On 13 Nov 2019, at 00:13, Mark Reynolds <mreynolds@redhat.com> wrote:
We have a long standing 389ds master LDAP server that was found to be unable to contact it’s slaves. Most specifically, the slaves show nothing in their logs about any kind of connection, while the master is logging this:

[12/Nov/2019:21:39:47.212715697 +0000] - ERR - slapi_ldap_bind - Could not send bind request for id [(anon)] authentication mechanism [EXTERNAL]: error -1 (Can't contact LDAP server), system error 0 (no error), network error 0 (Unknown error, host “ldap01:636”)

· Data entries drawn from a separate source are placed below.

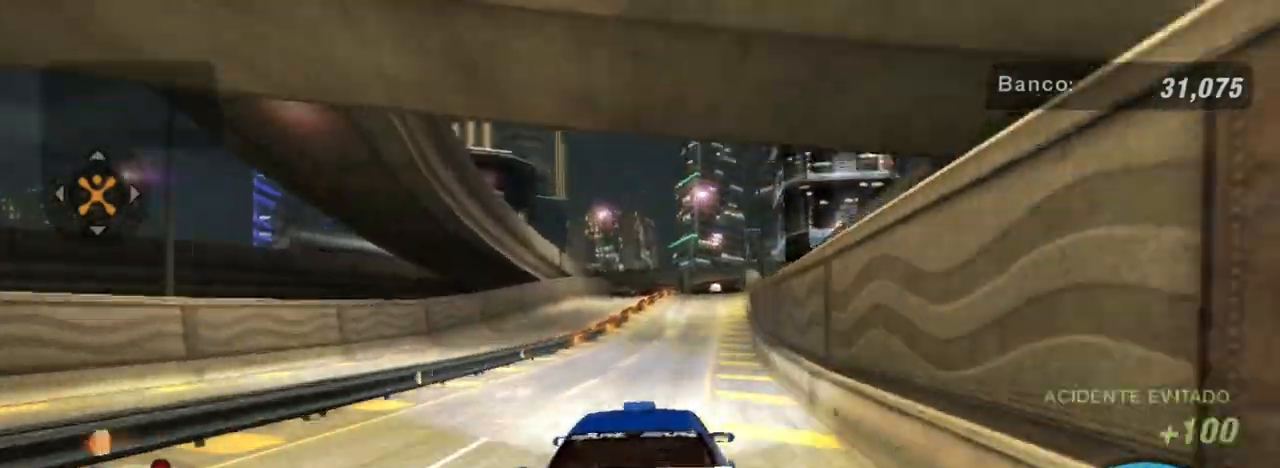
{"buttons": ["R2"], "left_stick": "up-right", "right_stick": "center", "events": [[267, "left_stick", "up-right"]]}
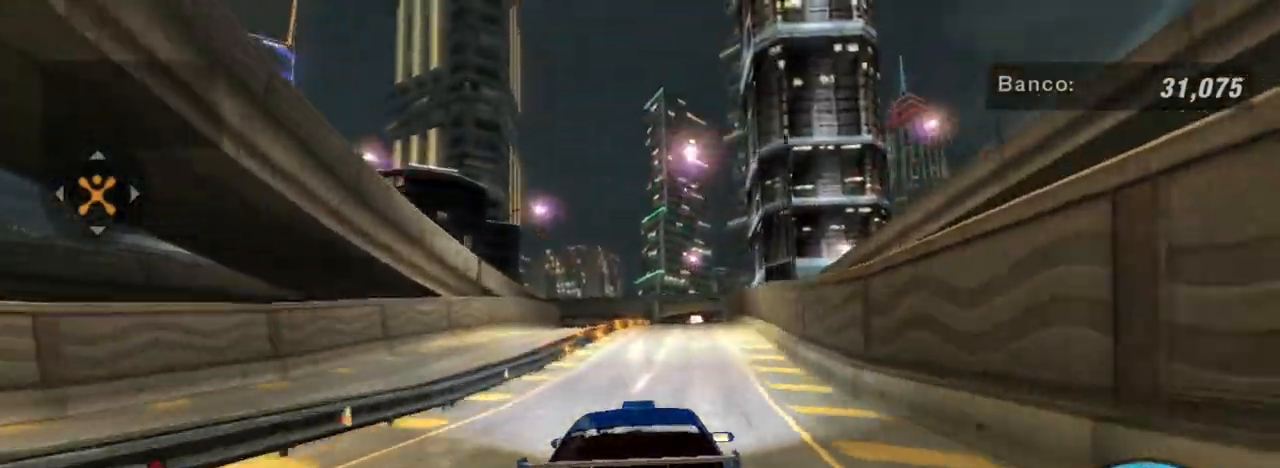
{"buttons": ["R2"], "left_stick": "center", "right_stick": "center", "events": [[34, "left_stick", "center"]]}
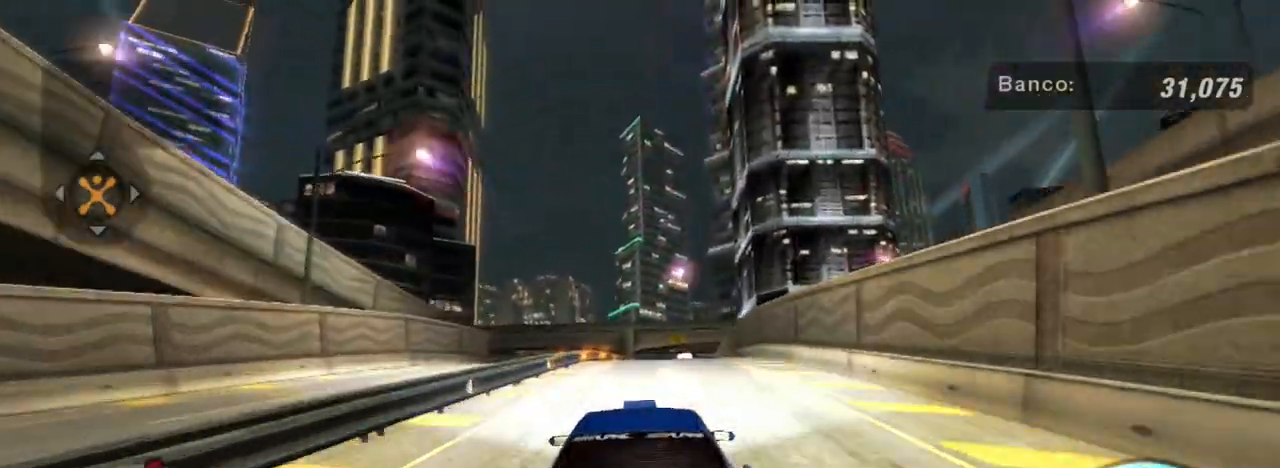
{"buttons": ["R2"], "left_stick": "center", "right_stick": "center", "events": [[333, "left_stick", "left"], [467, "left_stick", "center"]]}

What is the bind method of the agreement?  SSLCLIENTAUTH?  The problem is that the ID is anonymous (anon).  So it's not binding correctly to the consumer.   What do you have for these attributes in the replication agreement:

More of the problem was picked up by wireshark - the 389ds LDAP slave is telling the 389ds LDAP master that the 389ds LDAP slave does not recognise the CA:

Transmission Control Protocol, Src Port: 636, Dst Port: 53994, Seq: 5462, Ack: 2279, Len: 7
Transport Layer Security
    TLSv1.2 Record Layer: Alert (Level: Fatal, Description: Unknown CA)
        Content Type: Alert (21)
        Version: TLS 1.2 (0x0303)
        Length: 2
        Alert Message
            Level: Fatal (2)
            Description: Unknown CA (48)

(The certificates are privately generated, and have been in place since 2016, and are all still valid.)

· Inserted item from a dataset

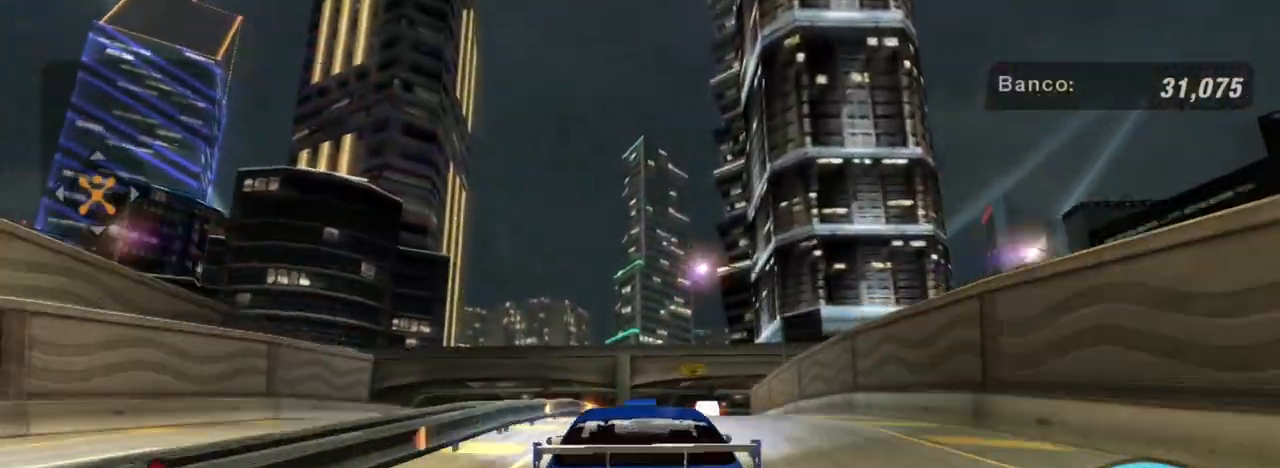
{"buttons": ["R2"], "left_stick": "center", "right_stick": "center", "events": [[67, "left_stick", "right"], [467, "left_stick", "center"]]}
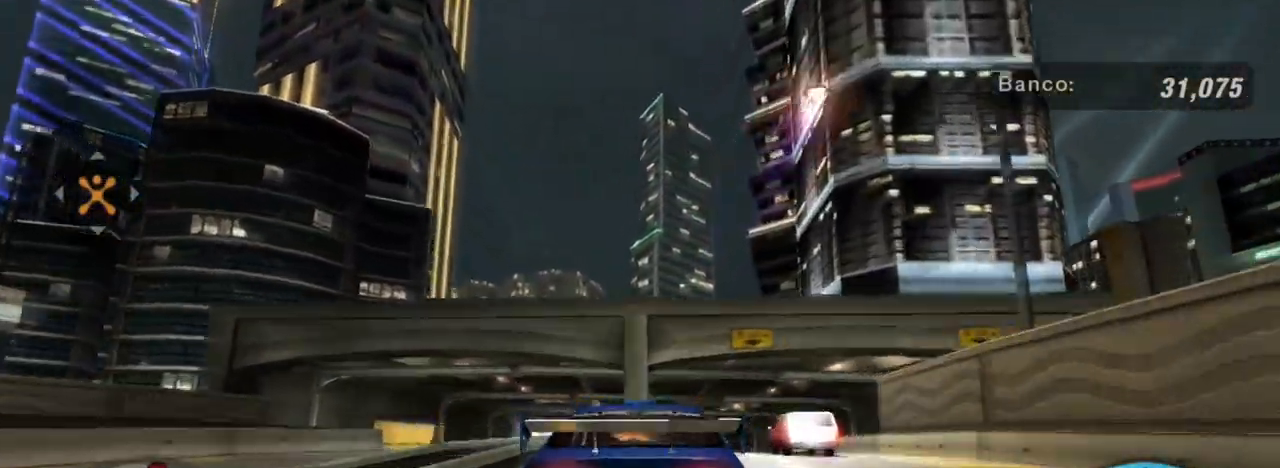
{"buttons": [], "left_stick": "center", "right_stick": "center", "events": [[133, "R2", "up"], [133, "left_stick", "right"], [467, "left_stick", "center"]]}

This in in turn caused because the 389ds LDAP master has for some reason decided to not pass the full certificate chain across to the slave (intermediates are involved) and the slave is quite correctly saying unknown CA.

Does anyone know why 389ds would suddenly stop sending the full certificate chain while replicating?

It also looks like the error handling in 389ds SSL is broken - if the slave sent “unknown CA" to the master, the master needs to log that fact, and not report the error as “success”.